**WHAT YOU ARE ASKED TO DO:** Without including any images, output the listing below exactly.

**GIVEN MATERIAL:**
◆ ◆ ◆ ◆
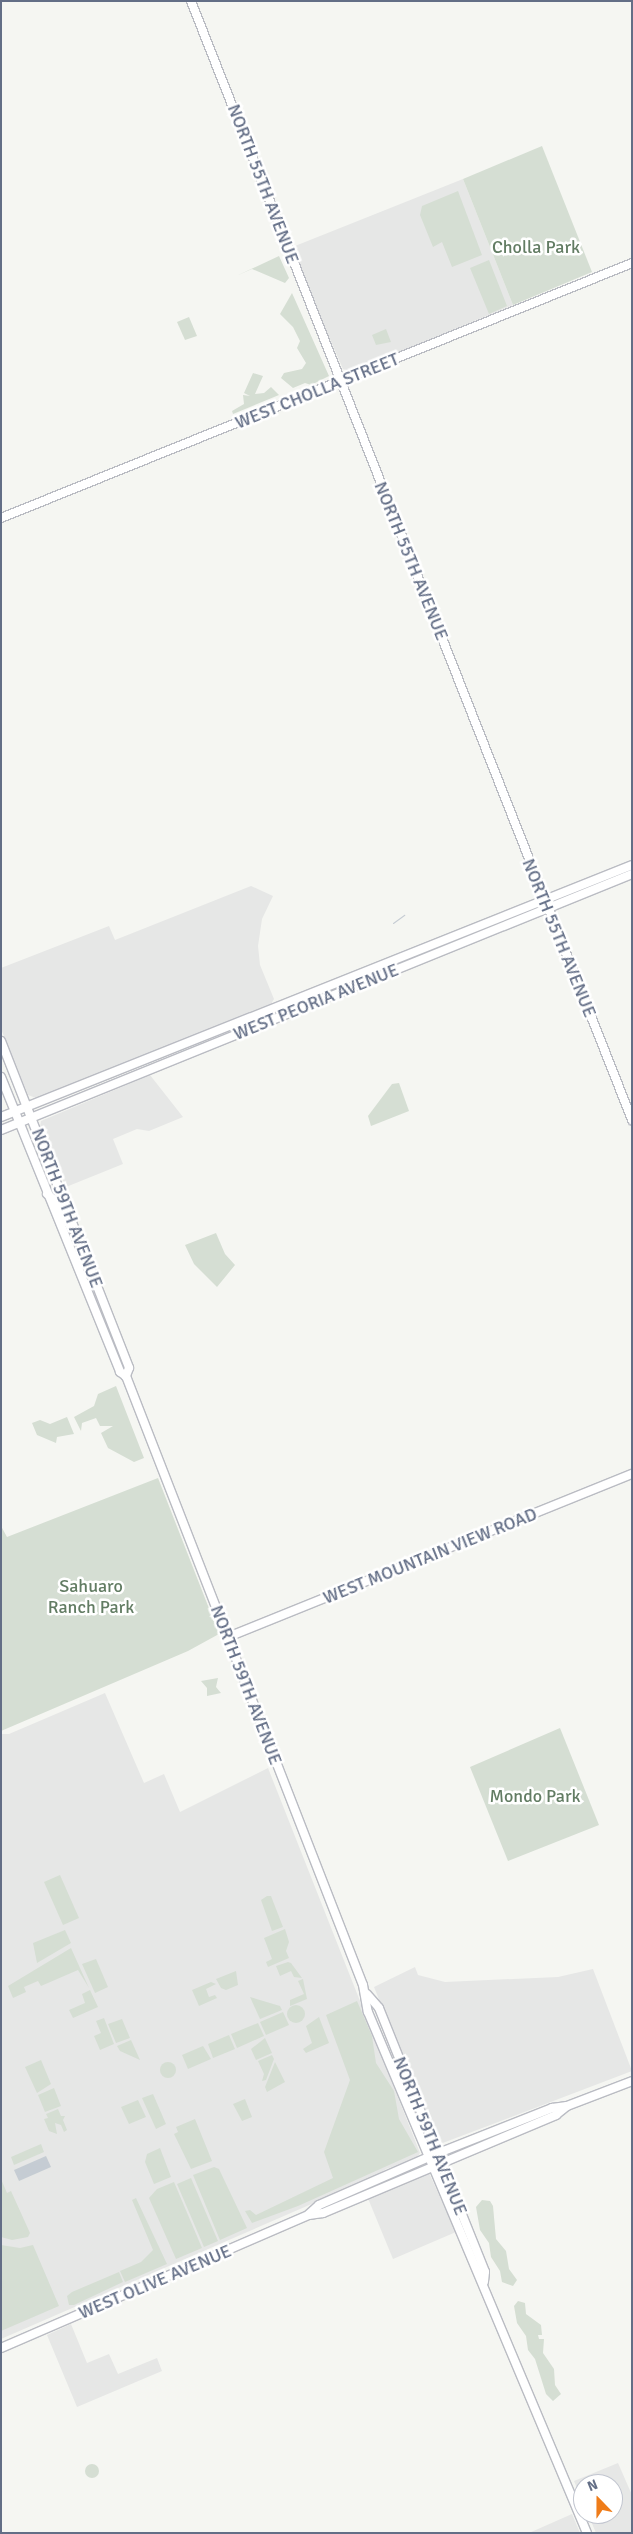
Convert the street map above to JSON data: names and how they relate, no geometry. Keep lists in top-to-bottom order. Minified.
{"streets":{"main road":["NORTH 55TH AVENUE","WEST CHOLLA STREET","WEST PEORIA AVENUE","NORTH 59TH AVENUE","WEST MOUNTAIN VIEW ROAD","WEST OLIVE AVENUE"]},"crossings":[["NORTH 55TH AVENUE","WEST CHOLLA STREET"],["NORTH 55TH AVENUE","WEST PEORIA AVENUE"],["WEST PEORIA AVENUE","NORTH 59TH AVENUE"],["NORTH 59TH AVENUE","WEST MOUNTAIN VIEW ROAD"],["NORTH 59TH AVENUE","WEST OLIVE AVENUE"]],"parks":["Cholla Park","Sahuaro Ranch Park","Mondo Park"],"north":"top"}
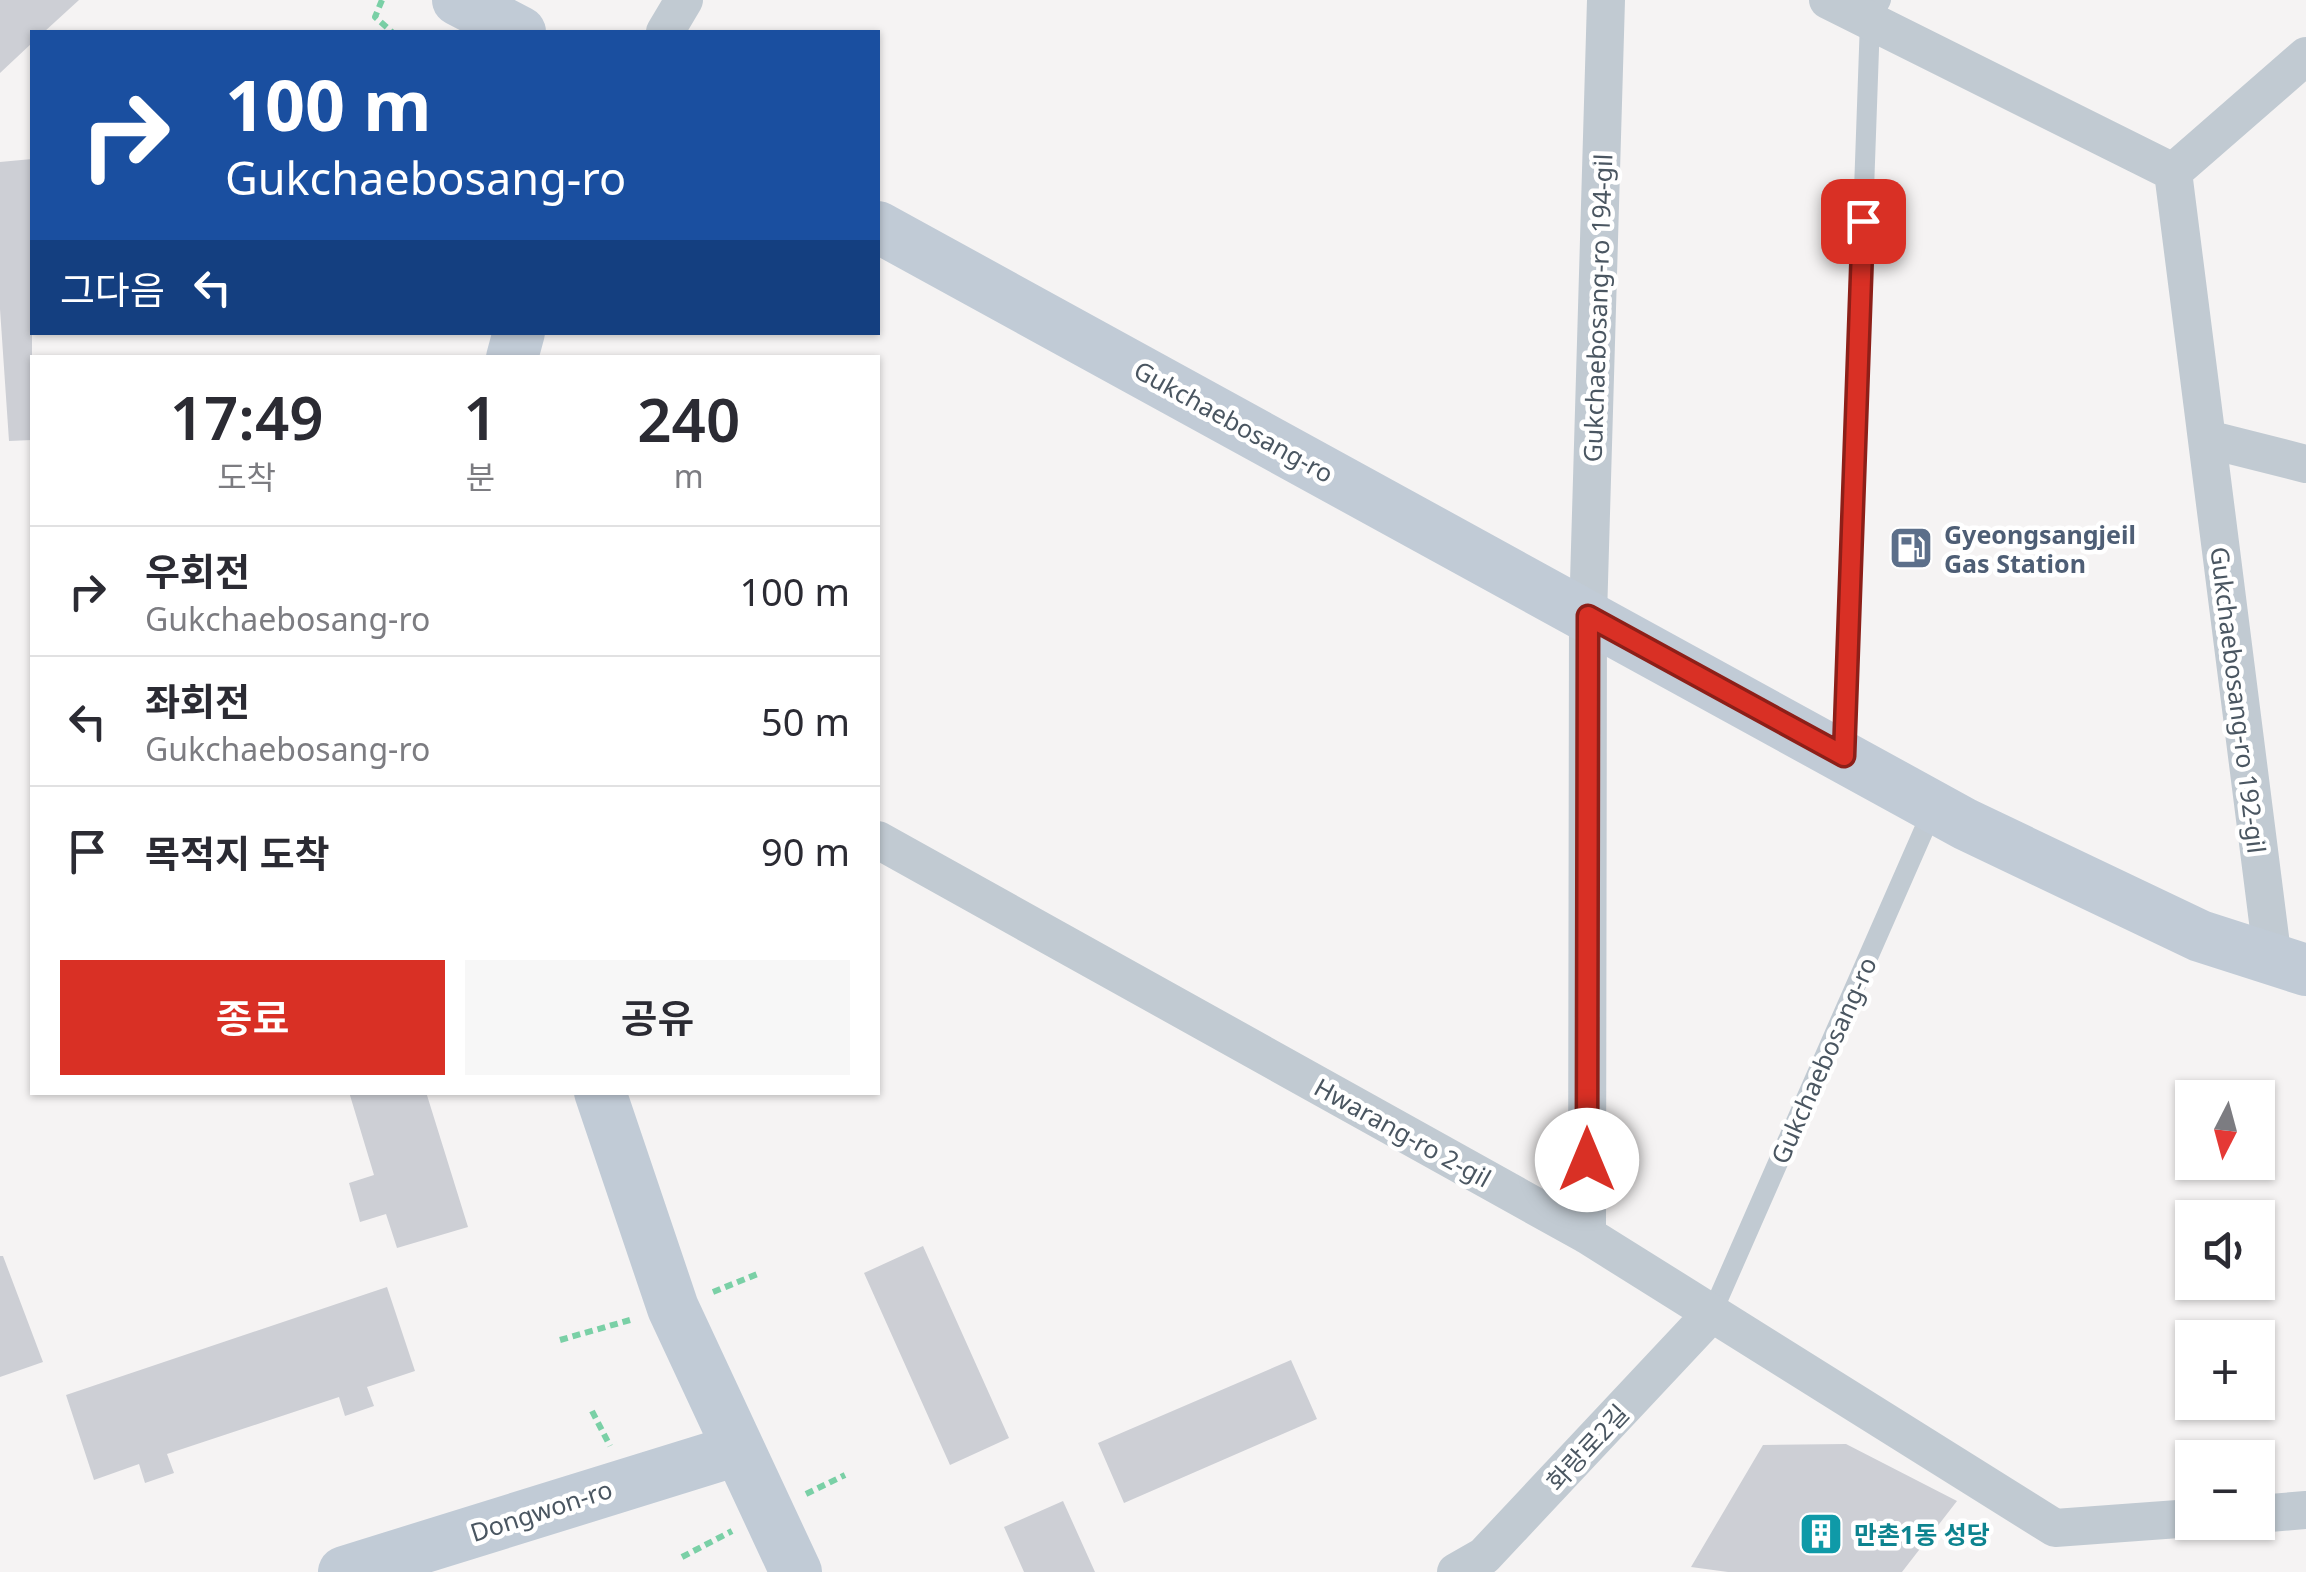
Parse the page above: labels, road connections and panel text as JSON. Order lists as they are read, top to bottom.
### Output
◆ ◆ ◆ ◆
**OUTPUT BELOW:**
Convert the street map above to JSON data: names and how they relate, no geometry. Keep lists in top-to-bottom order. Minified.
{"streets":{"main road":["NORTH 55TH AVENUE","WEST CHOLLA STREET","WEST PEORIA AVENUE","NORTH 59TH AVENUE","WEST MOUNTAIN VIEW ROAD","WEST OLIVE AVENUE"]},"crossings":[["NORTH 55TH AVENUE","WEST CHOLLA STREET"],["NORTH 55TH AVENUE","WEST PEORIA AVENUE"],["WEST PEORIA AVENUE","NORTH 59TH AVENUE"],["NORTH 59TH AVENUE","WEST MOUNTAIN VIEW ROAD"],["NORTH 59TH AVENUE","WEST OLIVE AVENUE"]],"parks":["Cholla Park","Sahuaro Ranch Park","Mondo Park"],"north":"top"}
Parse the page above: labels, road connections and panel text as JSON. Order lists as they are read, top to bottom.
### Output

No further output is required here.